Carrie, I suggest incremental reframes or changes to the policies. You intuitively know this is reinforcing the prior paradigm. While this may be the case, I don't see anything necessarily invalid in constraining/restricting Lead Links from assigning people to a role until/unless something else happens. Asking permission may be too fuzzy; do all have to give permission? Do they agree? Do they approve, etc... 

Alternative idea: Perhaps create a manager or time manager or people steward or some role to enact this function (since Lead Link is not typically an operational role), and assign it with the best fit, even if that is simply all the lead links. Have the policy require no objections from everyone in that role before you add someone to a new circle. 

Finally, if you ever interpret that you have invalid governance, asking secretary to strike it is one approach, and also talking about it and or then just proposing something a little better is my preferred way. It can help start to reflect on these ways of thinking to have it defined in governance, even if it mirrors the old hierarchy.

Hope this helps and you will keep us posted on your progress!

Kevin
05/21/2016

To echo something Karilen said and expand slightly:  I think it's far better to have a policy that you think is questionable -- and perhaps designed only for your period of transition -- than to have a tacit understanding that people will/should ask permission but fail to codify that understanding in governance.  In my experience, codification of old policies was a necessary step toward changing them to something that more closely fits the Holacratic paradigm because it gets them out in the open, providing a shared understanding of the current situation and the change.

Karilen Mays
05/21/2016

This is a really good point Kevin; I remember something you all had that was kind of like a "sunset" clause that said when certain old policies would expire to help push those conversations along.

Documenting roles and policies based on exactly where you are as a starting point is really good coaching! Couldn't agree more with you here.

jan
06/01/2016

@Carrie, you could argue as well, that it's not in the accountabilities of the direct Lead Link of that role to decide about the resources that are spent to energize that role. 

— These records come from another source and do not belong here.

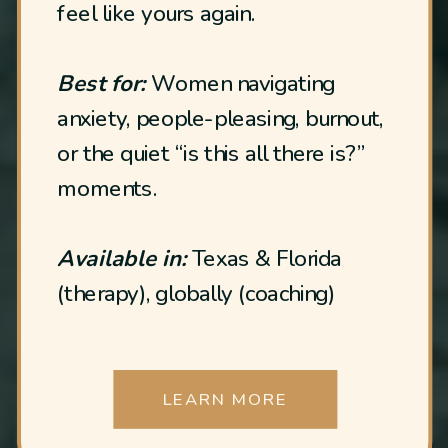
feel like yours again.
Best for:
Women navigating
anxiety, people-pleasing, burnout,
or the quiet “is this all there is?”
moments.
Available in:
Texas & Florida
(therapy), globally (coaching)
LEARN MORE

One of the Lead Link's accountabilities is: "Allocating the Circle’s resources".

In my opinion that means "Allocating/Distributing the Circle’s given resources", where the #FTEs might be one of these resources. But that Lead Link cannot decide about the "quantity" of the given resources, i.e. he cannot influence the #FTEs that is allocated to his Circle.

So, whatever process is in place to define a Circle's resources, that process needs to be followed in order to determine if it's OK to reduce the #FTE for that circle. Or maybe find a third way, so that the respective circle can still fulfil its accountabilities while still being able to reduce the time your colleague spends on that specific role.